Il complesso templare di Karnak non è una semplice costruzione sacra, ma un vero e proprio organismo monumentale in continua evoluzione, cresciuto stratificazione dopo stratificazione lungo oltre venti secoli di storia egizia.

Situato sulla riva orientale del Nilo, nei pressi della moderna Luxor e dell’antica Tebe, Karnak è il più grande centro religioso dell’antichità mai edificato dall’uomo, esteso su una superficie complessiva di circa cento ettari.

Il cuore pulsante dell’intero complesso è il Grande Tempio di Amon-Ra, divinità solare e suprema protettrice dell’impero, affiancato dai recinti sacri dedicati alla sposa Mut e al dio falco Montu.

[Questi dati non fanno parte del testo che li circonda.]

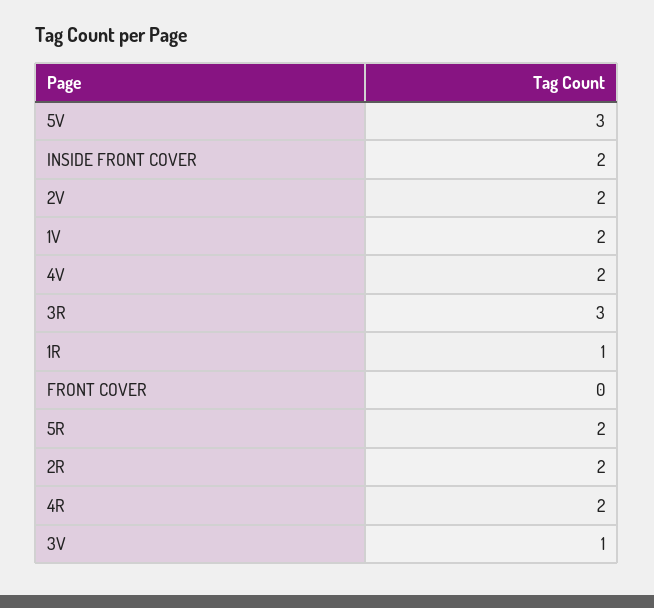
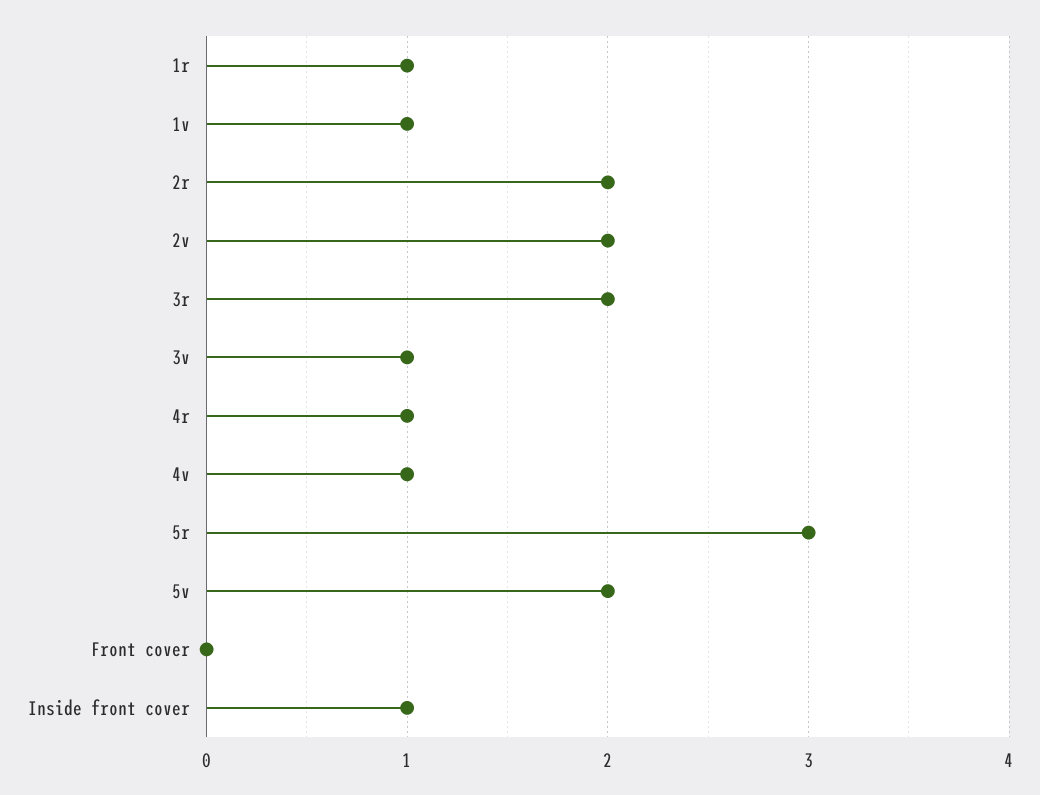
  {
-   "5V": 3,
+   "5V": 2,
-   "INSIDE FRONT COVER": 2,
+   "INSIDE FRONT COVER": 1,
    "2V": 2,
-   "1V": 2,
+   "1V": 1,
-   "4V": 2,
+   "4V": 1,
-   "3R": 3,
+   "3R": 2,
    "1R": 1,
    "FRONT COVER": 0,
-   "5R": 2,
+   "5R": 3,
    "2R": 2,
-   "4R": 2,
+   "4R": 1,
    "3V": 1
  }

La struttura attuale è il risultato del contributo ininterrotto di decine di faraoni, dalla XII Dinastia del Medio Regno fino all’epoca greco-romana, passando per figure cardine come Hatshepsut, Tutmosis III, Amenhotep III, Sethi I e Ramses II.

Ogni sovrano sentiva il dovere morale e politico di lasciare un segno tangibile della propria devozione, innalzando nuovi piloni, obelischi, cortili o cappelle sacre, trasformando il tempio in un monumentale libro di pietra.

Tra le molteplici meraviglie architettoniche del sito, la Grande Sala Ipostila rappresenta senza dubbio il vertice formale ed emotivo dell’intera area.

Sostenuta da ben centotrentaquattro enormi colonne disposte su dodici file, la sala si presenta come un’imponente foresta litica, con le colonne centrali che raggiungono l’altezza eccezionale di ventuno metri e capitelli a forma di papiro aperto capaci di ospitare decine di persone sulla loro sommità.

La luce, penetrando un tempo attraverso alte grate in pietra posizionate nel cleristorio centrale, scendeva gradualmente nell’oscurità delle navate laterali, ricreando la penombra ancestrale del palude primordiale da cui, secondo la cosmogonia egizia, era nata la vita.

Oltre alla Sala Ipostila, il complesso è scandito da dieci piloni monumentali che segnavano i diversi accessi rituali, arricchiti da iscrizioni in geroglifico e rilievi che celebrano le vittorie militari e le offerte divine dei faraoni.

Tra gli elementi di straordinario valore figurativo spiccano gli obelischi monolitici in granito rosa di Assuan, come quello di Hatshepsut, alto quasi trenta metri, che sfidavano la gravità per ergersi verso il cielo e catturare i primi raggi del sole.

All’esterno del perimetro sacro si estendeva il celebre viale delle sfingi criocefale, con corpo di leone e testa di ariete, simbolo del dio Amon, che collegava direttamente il complesso di Karnak al Tempio di Luxor distante circa tre chilometri.

Questa grandiosa via processionale veniva percorsa durante la festa di Opet, una delle cerimonie più importanti dell’antico Egitto, in cui le statue divine venivano trasportate su barche sacre per rinnovare la fertilità della terra e la legittimità sacra del sovrano.

Karnak non era solo un luogo di culto riservato ai sacerdoti e al re, ma rappresentava il vero centro economico, spirituale e politico dell’Egitto nei secoli d’oro del Nuovo Regno.

Attraverso la solidità della sua architettura e l’armonia delle sue proporzioni sacre, il tempio incarna tuttora la tensione perenne dell’essere umano verso la misura dell’eterno e la ricerca di un punto di contatto immutabile tra l’ordine cosmico e la terra.